### Exercise instructions
Pull out every line of the data items below that contains the string "Wall", matching case exactly.

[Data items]
============================================================

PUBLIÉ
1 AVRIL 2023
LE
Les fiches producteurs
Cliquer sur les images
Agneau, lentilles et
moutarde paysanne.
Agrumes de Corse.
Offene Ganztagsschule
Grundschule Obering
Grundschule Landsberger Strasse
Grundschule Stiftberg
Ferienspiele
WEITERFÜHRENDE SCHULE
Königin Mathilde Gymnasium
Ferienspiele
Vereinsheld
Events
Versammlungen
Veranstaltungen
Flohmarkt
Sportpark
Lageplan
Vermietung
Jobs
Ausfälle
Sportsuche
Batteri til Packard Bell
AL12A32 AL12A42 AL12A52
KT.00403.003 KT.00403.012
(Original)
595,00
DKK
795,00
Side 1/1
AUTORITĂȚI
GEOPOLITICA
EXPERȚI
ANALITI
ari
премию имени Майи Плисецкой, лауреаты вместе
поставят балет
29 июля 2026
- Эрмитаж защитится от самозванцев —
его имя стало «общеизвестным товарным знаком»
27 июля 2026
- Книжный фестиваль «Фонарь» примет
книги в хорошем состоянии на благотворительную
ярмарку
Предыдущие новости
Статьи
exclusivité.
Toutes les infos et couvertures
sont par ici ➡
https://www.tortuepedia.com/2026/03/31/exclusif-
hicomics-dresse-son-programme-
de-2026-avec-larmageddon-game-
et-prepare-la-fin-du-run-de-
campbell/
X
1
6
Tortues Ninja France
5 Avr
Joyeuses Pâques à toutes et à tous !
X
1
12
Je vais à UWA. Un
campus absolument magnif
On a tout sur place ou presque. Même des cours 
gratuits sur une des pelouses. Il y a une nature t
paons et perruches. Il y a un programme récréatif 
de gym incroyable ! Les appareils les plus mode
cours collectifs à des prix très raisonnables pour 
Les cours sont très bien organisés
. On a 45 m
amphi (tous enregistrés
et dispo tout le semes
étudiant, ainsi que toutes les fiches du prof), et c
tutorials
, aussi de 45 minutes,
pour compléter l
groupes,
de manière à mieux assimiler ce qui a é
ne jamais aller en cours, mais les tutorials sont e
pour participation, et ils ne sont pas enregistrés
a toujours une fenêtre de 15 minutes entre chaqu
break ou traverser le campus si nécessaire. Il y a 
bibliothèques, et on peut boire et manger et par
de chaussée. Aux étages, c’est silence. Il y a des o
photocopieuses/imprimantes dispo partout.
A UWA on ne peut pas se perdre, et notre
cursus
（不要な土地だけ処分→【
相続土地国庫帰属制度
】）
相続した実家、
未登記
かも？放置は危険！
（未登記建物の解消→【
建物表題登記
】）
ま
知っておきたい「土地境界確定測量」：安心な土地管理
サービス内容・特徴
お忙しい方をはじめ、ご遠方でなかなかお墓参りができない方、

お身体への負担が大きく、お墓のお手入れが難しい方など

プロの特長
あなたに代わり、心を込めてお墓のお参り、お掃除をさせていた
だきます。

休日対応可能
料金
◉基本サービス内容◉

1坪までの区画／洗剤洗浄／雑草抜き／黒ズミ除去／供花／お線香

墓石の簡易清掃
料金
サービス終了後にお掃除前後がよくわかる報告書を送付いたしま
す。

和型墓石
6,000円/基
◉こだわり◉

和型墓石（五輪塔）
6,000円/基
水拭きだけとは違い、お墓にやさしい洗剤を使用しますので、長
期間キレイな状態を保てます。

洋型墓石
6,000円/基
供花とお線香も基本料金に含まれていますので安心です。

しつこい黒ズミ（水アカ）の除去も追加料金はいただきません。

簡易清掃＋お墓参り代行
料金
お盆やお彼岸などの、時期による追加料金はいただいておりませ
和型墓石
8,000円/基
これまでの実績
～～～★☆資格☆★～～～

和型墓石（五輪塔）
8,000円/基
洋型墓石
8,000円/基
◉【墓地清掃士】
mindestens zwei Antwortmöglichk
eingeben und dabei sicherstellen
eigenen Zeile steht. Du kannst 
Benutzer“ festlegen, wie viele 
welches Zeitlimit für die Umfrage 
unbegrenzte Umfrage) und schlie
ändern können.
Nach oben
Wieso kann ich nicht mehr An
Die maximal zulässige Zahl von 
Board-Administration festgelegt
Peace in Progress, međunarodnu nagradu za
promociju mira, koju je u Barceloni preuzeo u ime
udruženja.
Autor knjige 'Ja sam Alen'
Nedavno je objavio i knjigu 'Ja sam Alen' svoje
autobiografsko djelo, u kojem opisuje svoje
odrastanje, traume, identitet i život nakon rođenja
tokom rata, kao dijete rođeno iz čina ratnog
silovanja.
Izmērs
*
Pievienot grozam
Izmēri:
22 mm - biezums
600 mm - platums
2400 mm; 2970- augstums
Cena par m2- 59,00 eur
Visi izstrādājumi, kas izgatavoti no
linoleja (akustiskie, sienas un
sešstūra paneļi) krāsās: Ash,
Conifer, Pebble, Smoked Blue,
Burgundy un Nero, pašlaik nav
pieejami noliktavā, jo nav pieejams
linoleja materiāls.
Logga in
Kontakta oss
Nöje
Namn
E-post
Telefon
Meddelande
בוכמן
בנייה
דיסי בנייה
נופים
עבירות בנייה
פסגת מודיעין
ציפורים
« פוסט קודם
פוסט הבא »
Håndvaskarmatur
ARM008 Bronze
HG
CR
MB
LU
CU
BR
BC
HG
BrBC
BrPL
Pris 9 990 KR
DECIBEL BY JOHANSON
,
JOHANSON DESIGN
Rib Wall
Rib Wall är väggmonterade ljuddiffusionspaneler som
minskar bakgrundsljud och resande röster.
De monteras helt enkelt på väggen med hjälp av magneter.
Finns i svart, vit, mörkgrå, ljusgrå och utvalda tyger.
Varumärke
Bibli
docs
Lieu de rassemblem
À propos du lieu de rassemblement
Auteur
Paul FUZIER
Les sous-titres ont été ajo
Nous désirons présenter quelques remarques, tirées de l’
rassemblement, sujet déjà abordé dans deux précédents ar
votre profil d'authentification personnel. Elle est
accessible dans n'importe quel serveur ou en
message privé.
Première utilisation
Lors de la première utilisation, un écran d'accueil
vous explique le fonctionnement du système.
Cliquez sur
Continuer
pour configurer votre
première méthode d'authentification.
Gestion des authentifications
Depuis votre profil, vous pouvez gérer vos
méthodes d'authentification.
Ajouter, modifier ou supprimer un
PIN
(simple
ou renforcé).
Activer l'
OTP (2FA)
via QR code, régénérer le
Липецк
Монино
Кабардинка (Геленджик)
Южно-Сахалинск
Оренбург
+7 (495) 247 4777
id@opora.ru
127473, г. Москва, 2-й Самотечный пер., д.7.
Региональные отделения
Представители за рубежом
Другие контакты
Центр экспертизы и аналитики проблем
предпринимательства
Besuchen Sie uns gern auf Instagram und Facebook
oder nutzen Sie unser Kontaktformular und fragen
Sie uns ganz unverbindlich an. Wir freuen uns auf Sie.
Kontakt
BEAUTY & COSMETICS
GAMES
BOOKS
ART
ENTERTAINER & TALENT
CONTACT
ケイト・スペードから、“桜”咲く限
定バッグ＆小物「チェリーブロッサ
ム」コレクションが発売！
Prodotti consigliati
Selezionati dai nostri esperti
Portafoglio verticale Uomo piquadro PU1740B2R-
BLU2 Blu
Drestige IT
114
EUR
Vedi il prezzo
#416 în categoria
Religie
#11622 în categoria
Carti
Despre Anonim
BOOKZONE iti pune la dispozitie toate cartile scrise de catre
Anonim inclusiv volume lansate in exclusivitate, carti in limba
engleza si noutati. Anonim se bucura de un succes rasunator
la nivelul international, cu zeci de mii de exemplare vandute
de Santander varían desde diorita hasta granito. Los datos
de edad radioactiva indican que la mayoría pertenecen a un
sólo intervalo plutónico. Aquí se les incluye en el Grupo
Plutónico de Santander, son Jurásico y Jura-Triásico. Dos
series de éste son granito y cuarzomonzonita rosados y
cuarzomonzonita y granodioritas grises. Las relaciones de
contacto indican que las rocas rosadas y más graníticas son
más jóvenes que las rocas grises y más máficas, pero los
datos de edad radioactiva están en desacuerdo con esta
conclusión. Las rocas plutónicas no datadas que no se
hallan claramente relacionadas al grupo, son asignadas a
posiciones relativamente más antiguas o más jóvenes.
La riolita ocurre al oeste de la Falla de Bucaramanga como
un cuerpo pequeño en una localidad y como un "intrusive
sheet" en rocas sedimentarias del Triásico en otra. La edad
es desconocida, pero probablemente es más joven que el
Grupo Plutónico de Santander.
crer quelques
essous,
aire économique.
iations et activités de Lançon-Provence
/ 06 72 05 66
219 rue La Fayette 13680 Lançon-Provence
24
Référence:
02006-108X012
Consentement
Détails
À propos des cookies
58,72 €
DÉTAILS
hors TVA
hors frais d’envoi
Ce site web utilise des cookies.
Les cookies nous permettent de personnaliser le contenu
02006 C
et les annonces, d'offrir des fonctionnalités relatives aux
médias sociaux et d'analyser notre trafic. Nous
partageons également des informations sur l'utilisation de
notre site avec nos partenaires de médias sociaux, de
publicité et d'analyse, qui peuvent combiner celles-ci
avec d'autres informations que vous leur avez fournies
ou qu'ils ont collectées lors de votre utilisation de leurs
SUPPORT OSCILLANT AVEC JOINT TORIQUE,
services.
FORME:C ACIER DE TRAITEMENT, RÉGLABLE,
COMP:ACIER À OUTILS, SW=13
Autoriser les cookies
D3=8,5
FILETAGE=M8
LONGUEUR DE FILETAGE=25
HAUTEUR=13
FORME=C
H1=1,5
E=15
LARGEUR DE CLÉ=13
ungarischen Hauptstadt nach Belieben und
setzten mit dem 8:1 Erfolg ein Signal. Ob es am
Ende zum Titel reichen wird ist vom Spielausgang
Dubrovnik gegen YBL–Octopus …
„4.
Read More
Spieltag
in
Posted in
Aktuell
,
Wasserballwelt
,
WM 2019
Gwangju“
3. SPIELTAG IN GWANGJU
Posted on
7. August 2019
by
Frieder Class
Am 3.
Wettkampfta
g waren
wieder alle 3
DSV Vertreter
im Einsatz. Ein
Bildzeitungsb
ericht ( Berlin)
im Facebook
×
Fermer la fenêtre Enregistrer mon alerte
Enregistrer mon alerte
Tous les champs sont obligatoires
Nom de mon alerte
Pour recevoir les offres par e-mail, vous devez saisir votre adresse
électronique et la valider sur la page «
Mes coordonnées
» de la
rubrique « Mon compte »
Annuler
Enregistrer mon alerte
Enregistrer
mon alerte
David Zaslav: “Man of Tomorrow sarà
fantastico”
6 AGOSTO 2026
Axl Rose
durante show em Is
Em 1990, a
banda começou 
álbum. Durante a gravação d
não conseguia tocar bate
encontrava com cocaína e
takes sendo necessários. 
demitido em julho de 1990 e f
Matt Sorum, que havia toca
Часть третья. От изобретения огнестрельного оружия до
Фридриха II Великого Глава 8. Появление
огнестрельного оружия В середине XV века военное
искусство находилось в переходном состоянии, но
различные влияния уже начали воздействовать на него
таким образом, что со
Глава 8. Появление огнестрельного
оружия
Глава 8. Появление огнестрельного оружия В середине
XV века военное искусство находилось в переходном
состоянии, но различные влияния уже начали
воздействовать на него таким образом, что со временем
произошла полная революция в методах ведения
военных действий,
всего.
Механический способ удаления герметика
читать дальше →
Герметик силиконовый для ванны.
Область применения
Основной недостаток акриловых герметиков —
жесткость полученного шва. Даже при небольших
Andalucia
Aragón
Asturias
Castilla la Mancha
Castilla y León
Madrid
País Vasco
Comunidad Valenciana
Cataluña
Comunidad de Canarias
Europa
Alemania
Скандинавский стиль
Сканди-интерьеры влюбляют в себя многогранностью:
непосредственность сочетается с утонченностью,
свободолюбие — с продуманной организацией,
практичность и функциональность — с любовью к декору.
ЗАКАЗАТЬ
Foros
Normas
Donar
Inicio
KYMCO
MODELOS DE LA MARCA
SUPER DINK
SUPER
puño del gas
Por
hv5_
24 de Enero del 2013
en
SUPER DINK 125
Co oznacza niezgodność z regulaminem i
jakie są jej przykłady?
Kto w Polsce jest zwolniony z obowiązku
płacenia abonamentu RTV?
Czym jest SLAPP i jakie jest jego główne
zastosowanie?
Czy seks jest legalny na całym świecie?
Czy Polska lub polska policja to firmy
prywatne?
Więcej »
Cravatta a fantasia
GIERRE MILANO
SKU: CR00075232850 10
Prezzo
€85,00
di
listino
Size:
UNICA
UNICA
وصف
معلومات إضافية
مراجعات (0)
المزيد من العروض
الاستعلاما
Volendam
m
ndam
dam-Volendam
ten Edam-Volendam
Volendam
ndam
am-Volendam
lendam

============================================================

### Worked solution
Rib Wall
Rib Wall är väggmonterade ljuddiffusionspaneler som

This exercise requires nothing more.